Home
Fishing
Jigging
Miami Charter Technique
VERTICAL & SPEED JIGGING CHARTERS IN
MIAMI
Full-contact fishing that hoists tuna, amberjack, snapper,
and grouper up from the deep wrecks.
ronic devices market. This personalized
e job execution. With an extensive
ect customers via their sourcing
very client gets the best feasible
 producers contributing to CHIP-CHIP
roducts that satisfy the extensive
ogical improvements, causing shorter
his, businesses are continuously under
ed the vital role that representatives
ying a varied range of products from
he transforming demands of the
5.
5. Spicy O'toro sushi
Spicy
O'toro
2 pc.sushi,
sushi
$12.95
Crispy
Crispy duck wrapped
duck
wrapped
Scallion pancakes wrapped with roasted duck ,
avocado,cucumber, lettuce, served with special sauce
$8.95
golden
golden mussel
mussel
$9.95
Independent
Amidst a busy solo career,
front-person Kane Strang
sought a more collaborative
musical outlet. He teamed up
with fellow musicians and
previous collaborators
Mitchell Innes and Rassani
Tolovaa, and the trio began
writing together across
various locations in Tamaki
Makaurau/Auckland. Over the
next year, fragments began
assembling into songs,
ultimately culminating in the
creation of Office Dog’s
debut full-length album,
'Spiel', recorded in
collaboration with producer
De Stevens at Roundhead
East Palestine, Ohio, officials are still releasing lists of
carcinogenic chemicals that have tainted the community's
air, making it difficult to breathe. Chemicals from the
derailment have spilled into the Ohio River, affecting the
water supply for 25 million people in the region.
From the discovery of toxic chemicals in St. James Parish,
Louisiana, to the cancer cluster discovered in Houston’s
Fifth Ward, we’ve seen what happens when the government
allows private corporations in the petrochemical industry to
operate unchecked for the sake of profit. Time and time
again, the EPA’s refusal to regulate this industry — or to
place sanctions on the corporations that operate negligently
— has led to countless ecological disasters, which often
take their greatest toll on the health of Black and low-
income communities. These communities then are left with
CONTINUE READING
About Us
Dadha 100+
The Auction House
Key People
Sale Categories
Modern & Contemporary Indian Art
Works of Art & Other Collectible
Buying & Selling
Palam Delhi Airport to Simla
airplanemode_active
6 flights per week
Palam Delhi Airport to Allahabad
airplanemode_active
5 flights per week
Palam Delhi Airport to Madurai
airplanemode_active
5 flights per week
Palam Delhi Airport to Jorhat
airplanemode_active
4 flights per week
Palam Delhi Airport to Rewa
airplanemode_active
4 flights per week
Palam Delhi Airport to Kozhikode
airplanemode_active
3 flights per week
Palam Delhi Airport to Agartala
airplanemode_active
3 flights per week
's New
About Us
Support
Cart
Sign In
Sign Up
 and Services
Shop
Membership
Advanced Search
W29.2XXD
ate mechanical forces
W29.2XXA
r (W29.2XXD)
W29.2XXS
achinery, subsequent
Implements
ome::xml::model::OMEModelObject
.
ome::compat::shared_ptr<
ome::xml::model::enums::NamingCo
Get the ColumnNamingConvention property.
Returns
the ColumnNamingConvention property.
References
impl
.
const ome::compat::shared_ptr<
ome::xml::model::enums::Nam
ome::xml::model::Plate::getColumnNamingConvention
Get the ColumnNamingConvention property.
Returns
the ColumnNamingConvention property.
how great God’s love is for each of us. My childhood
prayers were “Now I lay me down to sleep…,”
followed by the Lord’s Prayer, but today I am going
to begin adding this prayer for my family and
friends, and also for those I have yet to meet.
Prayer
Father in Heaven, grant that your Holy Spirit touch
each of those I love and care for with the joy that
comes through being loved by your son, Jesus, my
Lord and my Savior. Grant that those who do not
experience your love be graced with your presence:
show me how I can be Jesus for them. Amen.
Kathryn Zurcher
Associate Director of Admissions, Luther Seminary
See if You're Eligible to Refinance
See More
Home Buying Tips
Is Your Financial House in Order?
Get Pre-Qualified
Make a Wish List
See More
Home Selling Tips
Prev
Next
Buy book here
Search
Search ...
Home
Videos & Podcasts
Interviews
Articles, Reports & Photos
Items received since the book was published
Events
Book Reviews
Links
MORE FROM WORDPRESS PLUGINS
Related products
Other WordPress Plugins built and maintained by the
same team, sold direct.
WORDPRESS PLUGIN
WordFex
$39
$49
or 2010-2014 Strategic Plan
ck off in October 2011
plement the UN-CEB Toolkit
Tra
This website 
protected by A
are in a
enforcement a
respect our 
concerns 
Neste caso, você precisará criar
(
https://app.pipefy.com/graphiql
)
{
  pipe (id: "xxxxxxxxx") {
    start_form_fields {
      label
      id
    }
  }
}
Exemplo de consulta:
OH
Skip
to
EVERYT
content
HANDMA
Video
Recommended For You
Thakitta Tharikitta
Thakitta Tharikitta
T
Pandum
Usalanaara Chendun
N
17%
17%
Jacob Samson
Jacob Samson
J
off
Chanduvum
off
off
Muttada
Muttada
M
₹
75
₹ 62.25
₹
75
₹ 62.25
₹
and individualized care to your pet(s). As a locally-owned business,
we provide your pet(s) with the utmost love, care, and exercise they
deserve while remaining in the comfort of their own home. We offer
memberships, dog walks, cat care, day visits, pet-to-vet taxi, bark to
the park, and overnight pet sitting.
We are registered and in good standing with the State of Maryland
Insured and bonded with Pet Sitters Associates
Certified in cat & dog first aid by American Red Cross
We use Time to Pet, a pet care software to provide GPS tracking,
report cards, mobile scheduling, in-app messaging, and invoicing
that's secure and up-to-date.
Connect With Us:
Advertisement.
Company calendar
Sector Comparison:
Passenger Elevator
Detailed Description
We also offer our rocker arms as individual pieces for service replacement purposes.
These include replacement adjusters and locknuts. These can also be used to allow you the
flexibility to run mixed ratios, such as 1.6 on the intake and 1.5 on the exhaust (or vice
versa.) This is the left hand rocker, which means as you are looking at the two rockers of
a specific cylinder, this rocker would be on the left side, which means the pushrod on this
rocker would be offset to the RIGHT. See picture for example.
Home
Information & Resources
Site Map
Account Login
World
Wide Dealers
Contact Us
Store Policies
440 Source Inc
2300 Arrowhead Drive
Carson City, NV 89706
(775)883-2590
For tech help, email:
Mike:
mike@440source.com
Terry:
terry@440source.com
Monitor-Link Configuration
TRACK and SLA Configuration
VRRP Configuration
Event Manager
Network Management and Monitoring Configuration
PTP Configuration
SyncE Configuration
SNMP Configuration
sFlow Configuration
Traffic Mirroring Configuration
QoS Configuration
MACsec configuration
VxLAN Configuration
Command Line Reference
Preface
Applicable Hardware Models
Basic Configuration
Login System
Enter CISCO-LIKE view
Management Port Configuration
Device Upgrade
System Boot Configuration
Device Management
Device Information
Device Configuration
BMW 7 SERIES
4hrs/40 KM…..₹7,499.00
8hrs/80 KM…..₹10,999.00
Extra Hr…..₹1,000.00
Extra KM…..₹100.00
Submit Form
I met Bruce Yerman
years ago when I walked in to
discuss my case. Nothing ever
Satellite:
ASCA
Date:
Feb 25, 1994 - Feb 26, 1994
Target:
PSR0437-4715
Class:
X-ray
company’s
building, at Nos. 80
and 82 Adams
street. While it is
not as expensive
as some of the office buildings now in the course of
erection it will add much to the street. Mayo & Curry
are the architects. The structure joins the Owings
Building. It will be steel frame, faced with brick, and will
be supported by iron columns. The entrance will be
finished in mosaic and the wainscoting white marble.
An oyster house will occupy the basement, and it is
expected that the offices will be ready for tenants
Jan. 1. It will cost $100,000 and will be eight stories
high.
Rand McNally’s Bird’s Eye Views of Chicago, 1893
-----
■ Exercise prompt:
Change every "oyster house" in the items to "seafood restaurant" and write out all the lines again, leaving everything else as it is.

■ Solution below:
Home
Fishing
Jigging
Miami Charter Technique
VERTICAL & SPEED JIGGING CHARTERS IN
MIAMI
Full-contact fishing that hoists tuna, amberjack, snapper,
and grouper up from the deep wrecks.
ronic devices market. This personalized
e job execution. With an extensive
ect customers via their sourcing
very client gets the best feasible
 producers contributing to CHIP-CHIP
roducts that satisfy the extensive
ogical improvements, causing shorter
his, businesses are continuously under
ed the vital role that representatives
ying a varied range of products from
he transforming demands of the
5.
5. Spicy O'toro sushi
Spicy
O'toro
2 pc.sushi,
sushi
$12.95
Crispy
Crispy duck wrapped
duck
wrapped
Scallion pancakes wrapped with roasted duck ,
avocado,cucumber, lettuce, served with special sauce
$8.95
golden
golden mussel
mussel
$9.95
Independent
Amidst a busy solo career,
front-person Kane Strang
sought a more collaborative
musical outlet. He teamed up
with fellow musicians and
previous collaborators
Mitchell Innes and Rassani
Tolovaa, and the trio began
writing together across
various locations in Tamaki
Makaurau/Auckland. Over the
next year, fragments began
assembling into songs,
ultimately culminating in the
creation of Office Dog’s
debut full-length album,
'Spiel', recorded in
collaboration with producer
De Stevens at Roundhead
East Palestine, Ohio, officials are still releasing lists of
carcinogenic chemicals that have tainted the community's
air, making it difficult to breathe. Chemicals from the
derailment have spilled into the Ohio River, affecting the
water supply for 25 million people in the region.
From the discovery of toxic chemicals in St. James Parish,
Louisiana, to the cancer cluster discovered in Houston’s
Fifth Ward, we’ve seen what happens when the government
allows private corporations in the petrochemical industry to
operate unchecked for the sake of profit. Time and time
again, the EPA’s refusal to regulate this industry — or to
place sanctions on the corporations that operate negligently
— has led to countless ecological disasters, which often
take their greatest toll on the health of Black and low-
income communities. These communities then are left with
CONTINUE READING
About Us
Dadha 100+
The Auction House
Key People
Sale Categories
Modern & Contemporary Indian Art
Works of Art & Other Collectible
Buying & Selling
Palam Delhi Airport to Simla
airplanemode_active
6 flights per week
Palam Delhi Airport to Allahabad
airplanemode_active
5 flights per week
Palam Delhi Airport to Madurai
airplanemode_active
5 flights per week
Palam Delhi Airport to Jorhat
airplanemode_active
4 flights per week
Palam Delhi Airport to Rewa
airplanemode_active
4 flights per week
Palam Delhi Airport to Kozhikode
airplanemode_active
3 flights per week
Palam Delhi Airport to Agartala
airplanemode_active
3 flights per week
's New
About Us
Support
Cart
Sign In
Sign Up
 and Services
Shop
Membership
Advanced Search
W29.2XXD
ate mechanical forces
W29.2XXA
r (W29.2XXD)
W29.2XXS
achinery, subsequent
Implements
ome::xml::model::OMEModelObject
.
ome::compat::shared_ptr<
ome::xml::model::enums::NamingCo
Get the ColumnNamingConvention property.
Returns
the ColumnNamingConvention property.
References
impl
.
const ome::compat::shared_ptr<
ome::xml::model::enums::Nam
ome::xml::model::Plate::getColumnNamingConvention
Get the ColumnNamingConvention property.
Returns
the ColumnNamingConvention property.
how great God’s love is for each of us. My childhood
prayers were “Now I lay me down to sleep…,”
followed by the Lord’s Prayer, but today I am going
to begin adding this prayer for my family and
friends, and also for those I have yet to meet.
Prayer
Father in Heaven, grant that your Holy Spirit touch
each of those I love and care for with the joy that
comes through being loved by your son, Jesus, my
Lord and my Savior. Grant that those who do not
experience your love be graced with your presence:
show me how I can be Jesus for them. Amen.
Kathryn Zurcher
Associate Director of Admissions, Luther Seminary
See if You're Eligible to Refinance
See More
Home Buying Tips
Is Your Financial House in Order?
Get Pre-Qualified
Make a Wish List
See More
Home Selling Tips
Prev
Next
Buy book here
Search
Search ...
Home
Videos & Podcasts
Interviews
Articles, Reports & Photos
Items received since the book was published
Events
Book Reviews
Links
MORE FROM WORDPRESS PLUGINS
Related products
Other WordPress Plugins built and maintained by the
same team, sold direct.
WORDPRESS PLUGIN
WordFex
$39
$49
or 2010-2014 Strategic Plan
ck off in October 2011
plement the UN-CEB Toolkit
Tra
This website 
protected by A
are in a
enforcement a
respect our 
concerns 
Neste caso, você precisará criar
(
https://app.pipefy.com/graphiql
)
{
  pipe (id: "xxxxxxxxx") {
    start_form_fields {
      label
      id
    }
  }
}
Exemplo de consulta:
OH
Skip
to
EVERYT
content
HANDMA
Video
Recommended For You
Thakitta Tharikitta
Thakitta Tharikitta
T
Pandum
Usalanaara Chendun
N
17%
17%
Jacob Samson
Jacob Samson
J
off
Chanduvum
off
off
Muttada
Muttada
M
₹
75
₹ 62.25
₹
75
₹ 62.25
₹
and individualized care to your pet(s). As a locally-owned business,
we provide your pet(s) with the utmost love, care, and exercise they
deserve while remaining in the comfort of their own home. We offer
memberships, dog walks, cat care, day visits, pet-to-vet taxi, bark to
the park, and overnight pet sitting.
We are registered and in good standing with the State of Maryland
Insured and bonded with Pet Sitters Associates
Certified in cat & dog first aid by American Red Cross
We use Time to Pet, a pet care software to provide GPS tracking,
report cards, mobile scheduling, in-app messaging, and invoicing
that's secure and up-to-date.
Connect With Us:
Advertisement.
Company calendar
Sector Comparison:
Passenger Elevator
Detailed Description
We also offer our rocker arms as individual pieces for service replacement purposes.
These include replacement adjusters and locknuts. These can also be used to allow you the
flexibility to run mixed ratios, such as 1.6 on the intake and 1.5 on the exhaust (or vice
versa.) This is the left hand rocker, which means as you are looking at the two rockers of
a specific cylinder, this rocker would be on the left side, which means the pushrod on this
rocker would be offset to the RIGHT. See picture for example.
Home
Information & Resources
Site Map
Account Login
World
Wide Dealers
Contact Us
Store Policies
440 Source Inc
2300 Arrowhead Drive
Carson City, NV 89706
(775)883-2590
For tech help, email:
Mike:
mike@440source.com
Terry:
terry@440source.com
Monitor-Link Configuration
TRACK and SLA Configuration
VRRP Configuration
Event Manager
Network Management and Monitoring Configuration
PTP Configuration
SyncE Configuration
SNMP Configuration
sFlow Configuration
Traffic Mirroring Configuration
QoS Configuration
MACsec configuration
VxLAN Configuration
Command Line Reference
Preface
Applicable Hardware Models
Basic Configuration
Login System
Enter CISCO-LIKE view
Management Port Configuration
Device Upgrade
System Boot Configuration
Device Management
Device Information
Device Configuration
BMW 7 SERIES
4hrs/40 KM…..₹7,499.00
8hrs/80 KM…..₹10,999.00
Extra Hr…..₹1,000.00
Extra KM…..₹100.00
Submit Form
I met Bruce Yerman
years ago when I walked in to
discuss my case. Nothing ever
Satellite:
ASCA
Date:
Feb 25, 1994 - Feb 26, 1994
Target:
PSR0437-4715
Class:
X-ray
company’s
building, at Nos. 80
and 82 Adams
street. While it is
not as expensive
as some of the office buildings now in the course of
erection it will add much to the street. Mayo & Curry
are the architects. The structure joins the Owings
Building. It will be steel frame, faced with brick, and will
be supported by iron columns. The entrance will be
finished in mosaic and the wainscoting white marble.
An seafood restaurant will occupy the basement, and it is
expected that the offices will be ready for tenants
Jan. 1. It will cost $100,000 and will be eight stories
high.
Rand McNally’s Bird’s Eye Views of Chicago, 1893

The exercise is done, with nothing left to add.